I frequently bring my hog with me on outings, and she does not seem to have a single care about it in the world. So I do believe that some enjoy being outdoors, but like I said; this wont be the case for every hedgehog, so you just have to find what works best for them.


----------



## Mecki (Nov 4, 2017)

Buddysmom said:


> Can you post a picture of the carry bag you made? That would be a good idea for at home for bonding time with a new hog.
> Hedgehog swag, I never meant to offend anyone nor do I want to disrespect the hog, I was simply asking!


Sure. Since I know you sew, I am including some in-progress pics as well.


----------



## Buddysmom (Apr 20, 2019)

Mecki said:


> Buddysmom said:
> 
> 
> > Can you post a picture of the carry bag you made? That would be a good idea for at home for bonding time with a new hog.
> ...


Very cute! That would be great for going to the vet and when I clean Buddy's cage.
Is that your own pattern?


----------



## Mecki (Nov 4, 2017)

Yes...though I don't know if I'd call it a pattern. I usually just wing it when I sew. 

I used that half inch foam to make the sides and back stiff. I also used the foam for those 3 exchangeable 'floor' pads to make the bottom stiff. (The front and the 'lid' has no foam or padding.)


----------



## Mecki (Nov 4, 2017)

◆ ◆ ◆ ◆ ◆ ◆ ◆

WORK ITEM A:
Could you swap "top-left" for "upper-left" in the entries, in the stretch from the line containing "Shown below are" through the line containing "0.014966, -0.279089, 0.780127]]", keeping everything else unchanged and leaving the pictures out?

THE RECORDS:

◆ ◆ ◆ ◆ ◆ ◆ ◆

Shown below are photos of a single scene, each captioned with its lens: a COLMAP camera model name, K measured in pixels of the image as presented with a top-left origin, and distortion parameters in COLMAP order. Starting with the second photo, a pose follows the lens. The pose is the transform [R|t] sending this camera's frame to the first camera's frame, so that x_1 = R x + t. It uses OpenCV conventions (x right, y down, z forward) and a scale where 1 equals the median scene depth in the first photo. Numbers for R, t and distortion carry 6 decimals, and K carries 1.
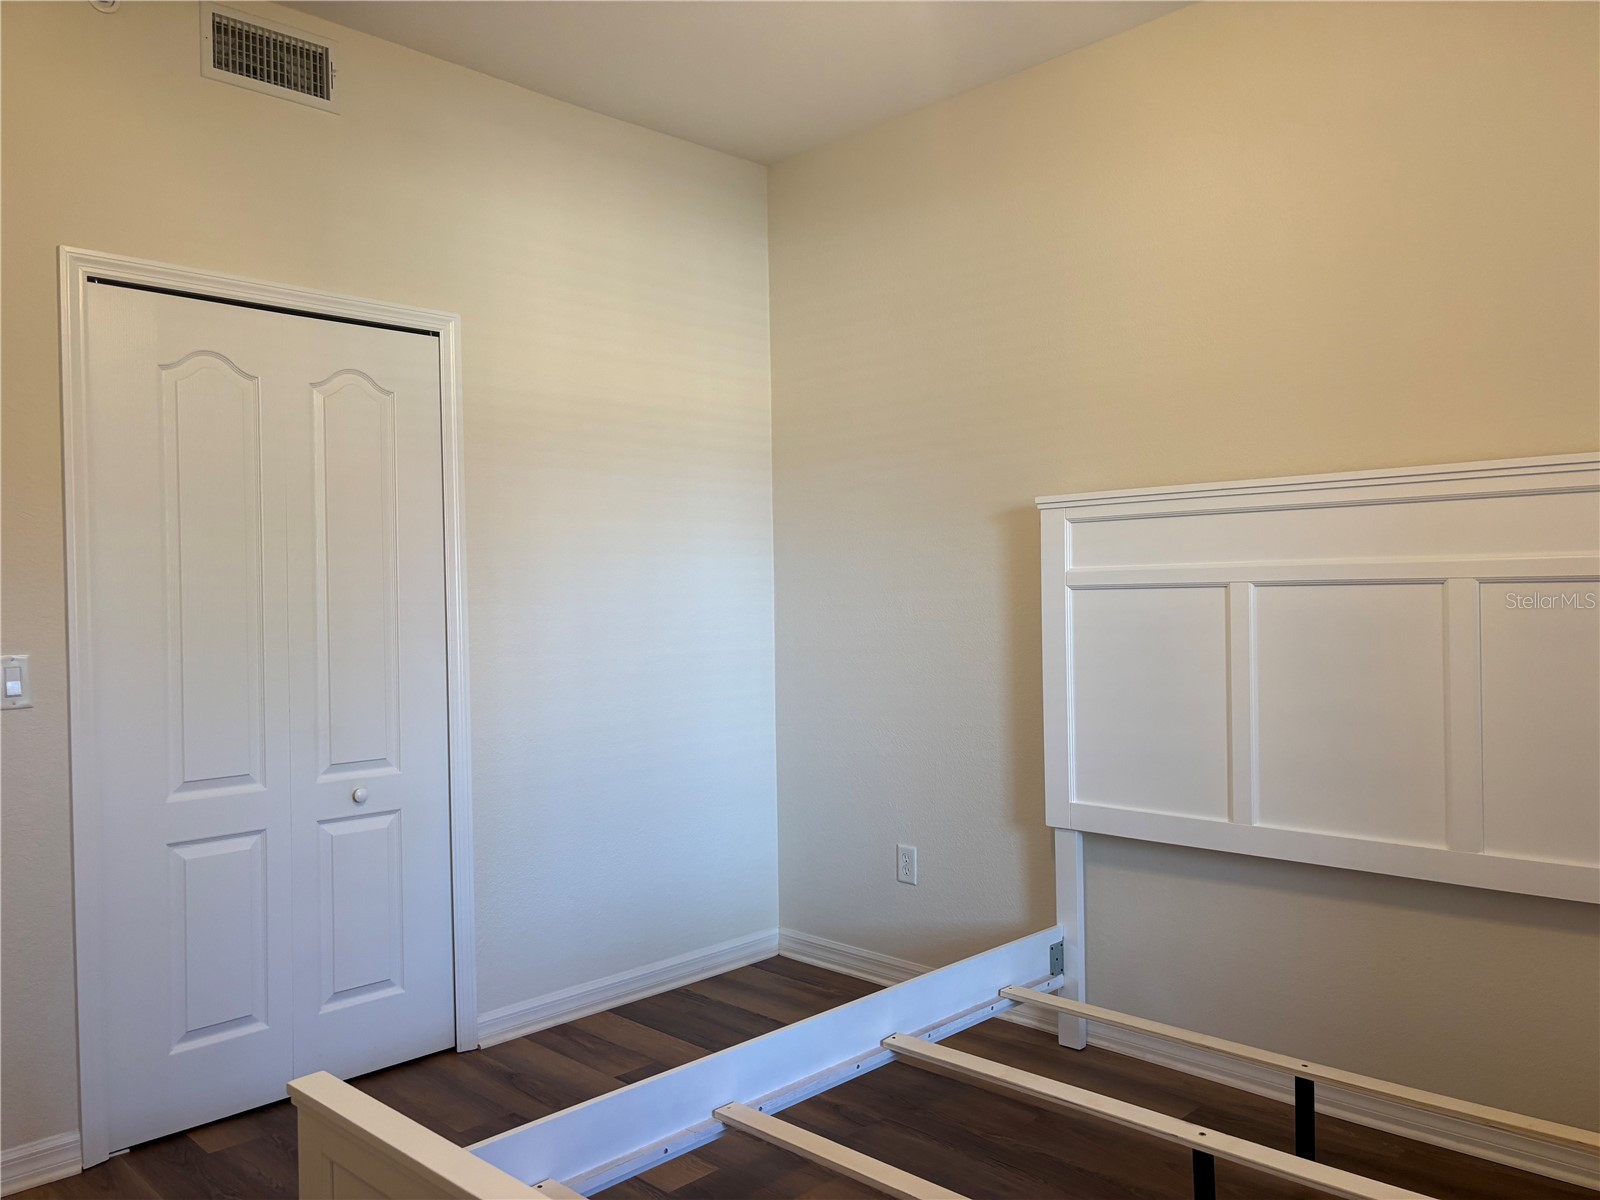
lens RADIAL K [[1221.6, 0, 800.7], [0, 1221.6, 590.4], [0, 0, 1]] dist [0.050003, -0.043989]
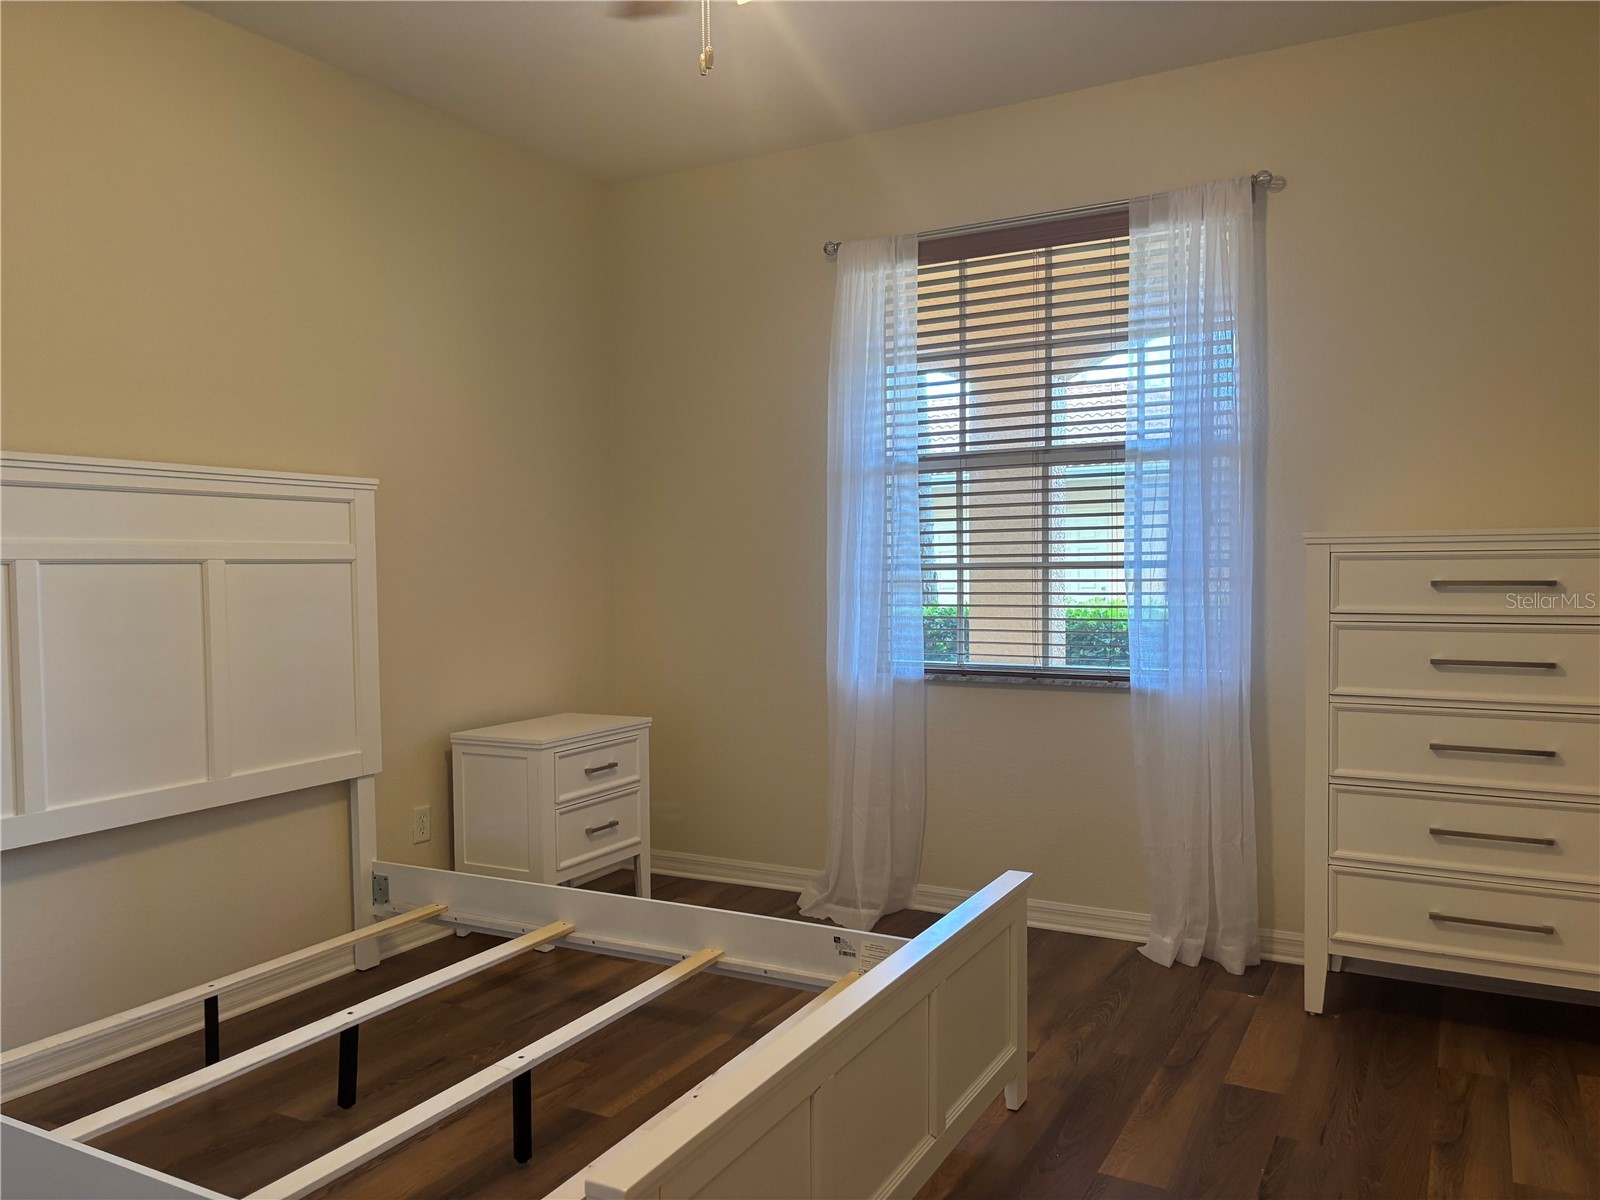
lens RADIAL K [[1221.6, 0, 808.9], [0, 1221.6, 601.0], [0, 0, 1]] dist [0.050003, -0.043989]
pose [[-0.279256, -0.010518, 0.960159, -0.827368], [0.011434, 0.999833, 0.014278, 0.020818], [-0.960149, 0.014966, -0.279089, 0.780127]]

◆ ◆ ◆ ◆ ◆ ◆ ◆

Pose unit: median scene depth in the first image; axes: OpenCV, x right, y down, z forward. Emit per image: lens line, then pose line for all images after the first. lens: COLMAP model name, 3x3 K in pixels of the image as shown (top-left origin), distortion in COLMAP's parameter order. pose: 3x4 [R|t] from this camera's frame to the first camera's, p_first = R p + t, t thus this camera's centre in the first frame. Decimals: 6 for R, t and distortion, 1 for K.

◆ ◆ ◆ ◆ ◆ ◆ ◆

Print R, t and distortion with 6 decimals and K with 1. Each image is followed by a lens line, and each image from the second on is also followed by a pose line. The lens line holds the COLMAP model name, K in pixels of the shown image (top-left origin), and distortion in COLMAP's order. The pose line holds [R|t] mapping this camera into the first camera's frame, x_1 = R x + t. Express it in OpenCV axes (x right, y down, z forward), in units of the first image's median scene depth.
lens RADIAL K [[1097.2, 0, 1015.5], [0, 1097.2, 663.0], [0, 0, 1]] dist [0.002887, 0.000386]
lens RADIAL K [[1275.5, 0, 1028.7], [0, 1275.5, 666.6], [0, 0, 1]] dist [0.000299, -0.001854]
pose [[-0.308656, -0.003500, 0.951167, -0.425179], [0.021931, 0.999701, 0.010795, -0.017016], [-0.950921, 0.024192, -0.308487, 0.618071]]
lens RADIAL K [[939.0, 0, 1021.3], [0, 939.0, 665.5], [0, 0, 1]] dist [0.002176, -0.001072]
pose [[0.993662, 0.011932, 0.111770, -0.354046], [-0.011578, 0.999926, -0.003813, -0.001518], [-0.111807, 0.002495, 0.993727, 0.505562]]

◆ ◆ ◆ ◆ ◆ ◆ ◆

WORK ITEM B:
Can you finish out the next part of the hedgehog carry bag forum thread, picking up right after its last line?

WRITTEN RESPONSE A:
Shown below are photos of a single scene, each captioned with its lens: a COLMAP camera model name, K measured in pixels of the image as presented with a upper-left origin, and distortion parameters in COLMAP order. Starting with the second photo, a pose follows the lens. The pose is the transform [R|t] sending this camera's frame to the first camera's frame, so that x_1 = R x + t. It uses OpenCV conventions (x right, y down, z forward) and a scale where 1 equals the median scene depth in the first photo. Numbers for R, t and distortion carry 6 decimals, and K carries 1.
lens RADIAL K [[1221.6, 0, 800.7], [0, 1221.6, 590.4], [0, 0, 1]] dist [0.050003, -0.043989]
lens RADIAL K [[1221.6, 0, 808.9], [0, 1221.6, 601.0], [0, 0, 1]] dist [0.050003, -0.043989]
pose [[-0.279256, -0.010518, 0.960159, -0.827368], [0.011434, 0.999833, 0.014278, 0.020818], [-0.960149, 0.014966, -0.279089, 0.780127]]

WRITTEN RESPONSE B:
Yes...though I don't know if I'd call it a pattern. I usually just wing it when I sew. 

I used that half inch foam to make the sides and back stiff. I also used the foam for those 3 exchangeable 'floor' pads to make the bottom stiff. (The front and the 'lid' has no foam or padding.)


----------



## Ria (Aug 30, 2018)

Emc said:


> I think I'm with Aj.t more on this one; This is something that needs to be assessed individually vs looking at it from a overall species perspective. Yes, hedgehogs are nocturnal, but I think it's important to address that in captivity, animals can adjust quite well to experiences that aren't the 'norm' for their species. Hedgehogs are prey animals, so have likely adapted to hunting at night to escape predators and in the case of the African hedgehogs; avoiding the intense heat during daylight hours. Similarly, rabbits are crepuscular - yet it is not uncommon at all for them to adjust to a more diurnal schedule in captivity simply because all predation risk is removed, and they just adapt to their humans schedule.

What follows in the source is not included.